Под звездой Хабар (Гончаров) - страница 15

— А вот скажи мне, пан полицейский, чем это твоему титулярному советнику животный коновал поможет?

— О господи! Кровь господину Кувшинникову пустить надо, а то апо­плексический удар его настигнет. Пармен Федотович — особа корпулентная, презентабельная, сама себя излечением мытарить не станет...

Мартын Адвардович был несколько огорошен таким ответом. Почесал за ухом, усмехнулся в пегую бороду, к которой прилип крашеный луковой шелу­хой обломок пасхальной яичной скорлупы, и сказал:

— Ладно, друг мой ситный, проходи во двор.

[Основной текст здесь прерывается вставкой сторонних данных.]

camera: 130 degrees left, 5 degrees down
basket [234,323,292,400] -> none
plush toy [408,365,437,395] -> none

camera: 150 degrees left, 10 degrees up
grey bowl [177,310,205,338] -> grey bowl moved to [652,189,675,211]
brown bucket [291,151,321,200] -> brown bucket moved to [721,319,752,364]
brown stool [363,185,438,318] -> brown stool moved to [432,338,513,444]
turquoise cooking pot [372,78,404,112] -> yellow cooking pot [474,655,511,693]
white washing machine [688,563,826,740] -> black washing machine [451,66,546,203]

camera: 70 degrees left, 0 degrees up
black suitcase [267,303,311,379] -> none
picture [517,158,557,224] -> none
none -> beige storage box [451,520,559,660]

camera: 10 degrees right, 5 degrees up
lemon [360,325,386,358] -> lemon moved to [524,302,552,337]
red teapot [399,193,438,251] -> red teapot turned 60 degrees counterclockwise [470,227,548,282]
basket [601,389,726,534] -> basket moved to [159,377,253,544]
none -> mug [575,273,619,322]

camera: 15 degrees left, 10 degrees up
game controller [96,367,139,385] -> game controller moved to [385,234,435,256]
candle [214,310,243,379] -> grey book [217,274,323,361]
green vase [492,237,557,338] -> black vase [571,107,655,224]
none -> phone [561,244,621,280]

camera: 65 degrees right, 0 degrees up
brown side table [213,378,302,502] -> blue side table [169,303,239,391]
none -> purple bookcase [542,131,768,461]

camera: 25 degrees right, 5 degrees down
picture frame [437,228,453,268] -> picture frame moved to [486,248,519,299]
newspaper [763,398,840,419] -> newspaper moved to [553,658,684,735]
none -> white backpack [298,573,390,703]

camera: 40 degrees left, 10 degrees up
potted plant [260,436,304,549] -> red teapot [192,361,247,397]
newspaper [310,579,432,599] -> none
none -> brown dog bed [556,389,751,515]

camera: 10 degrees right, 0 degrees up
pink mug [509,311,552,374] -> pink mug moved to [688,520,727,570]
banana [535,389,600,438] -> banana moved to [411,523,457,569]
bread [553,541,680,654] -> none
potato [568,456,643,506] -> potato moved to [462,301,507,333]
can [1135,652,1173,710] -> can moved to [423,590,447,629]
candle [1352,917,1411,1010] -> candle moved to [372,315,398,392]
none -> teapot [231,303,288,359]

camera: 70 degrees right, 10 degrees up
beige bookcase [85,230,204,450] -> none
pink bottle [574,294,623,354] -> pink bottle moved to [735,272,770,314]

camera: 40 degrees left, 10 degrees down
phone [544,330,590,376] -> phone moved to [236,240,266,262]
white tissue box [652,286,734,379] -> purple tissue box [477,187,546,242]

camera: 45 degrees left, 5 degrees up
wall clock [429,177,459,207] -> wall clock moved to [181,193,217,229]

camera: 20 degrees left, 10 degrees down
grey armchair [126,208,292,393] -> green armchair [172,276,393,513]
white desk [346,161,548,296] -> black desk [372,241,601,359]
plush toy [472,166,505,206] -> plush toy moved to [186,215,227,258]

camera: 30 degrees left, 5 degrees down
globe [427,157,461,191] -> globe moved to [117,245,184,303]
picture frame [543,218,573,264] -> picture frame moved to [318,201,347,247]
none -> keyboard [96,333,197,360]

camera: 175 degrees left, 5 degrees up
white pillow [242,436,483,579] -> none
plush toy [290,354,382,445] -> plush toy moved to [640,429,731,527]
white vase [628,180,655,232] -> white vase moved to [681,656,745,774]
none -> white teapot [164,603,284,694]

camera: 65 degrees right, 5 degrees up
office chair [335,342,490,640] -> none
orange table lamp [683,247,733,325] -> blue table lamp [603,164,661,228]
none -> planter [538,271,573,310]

Сейчас поищу тебе лекаря.

Щур-Пацученя набросил конский повод на чурбак, вкопанный у ворот,

подобрал медяк и, трясясь от страха за свою судьбу, пошел за Подрубой. Хоть и родился он в этих краях, но пришлось вместе с отцом четыре года прожить на Урале, кожей ощущая на себе клеймящее положение сына мздоимца и государственного преступника, обходить за три версты каждого будочника и целовать ручку полицейского надзирателя на Пасху, Рождество и день тезои­менитства Императора. Довелось видеть, как на литейных заводах батогами до смерти запарывали казенных крестьян и как государство довело до могилы батюшку.

Ничего-то противозаконного не сделал бывший надворный советник Иосиф Щур-Пацученя. Всего только подкатился к губернатору Степану Бог­дановичу Тютчеву и неведомыми путями умолил его доброе сердце, стоя на коленях, чтобы назначили горемыку председателем губернской комиссии о питейных откупах, председателем комиссии о недоимках по питейным отку­пам и председателем комиссии по взысканию пени на недоимки с питейных откупов.

Донесли-таки сволочи! В один и тот же день пришли из Петербурга два взаимоисключающих предписания. Одно предписывало ссыльного Иосифа Щур-Пацученю как неисправимого государственного преступника вторично бить шомполами и сослать на Камчатку в Петропавловскую Гавань, а второе извещало, что по случаю блаженной смерти императора Павла и воцарения сына его Александра Павловича ссыльному дворянину Иосифу Щур-Пацучене даровано высочайшее прощение и ему возвращены все права состояния.

Распластала полицейская управа батюшку и с благостью влепила ему пятьдесят шомполов, а потом объявила, что отныне он свободен и может ехать куда угодно. Возрадовалась душа пана Иосифа и от торжества правосудия воспарила в горние выси.

Пан Станислав был отправлен в сиротский приют, где и провел ближай­шие шесть лет, а когда вошел в зрелость и вернулся на Литву, то вскоре гря­нула война с Наполеоном, и он сидел сиднем, не зная, к кому пристать. Пока размышлял, Наполеона выгнали, и Станислав каким-то неведомым мытьем да катаньем устроился в Слониме под крыло городничего.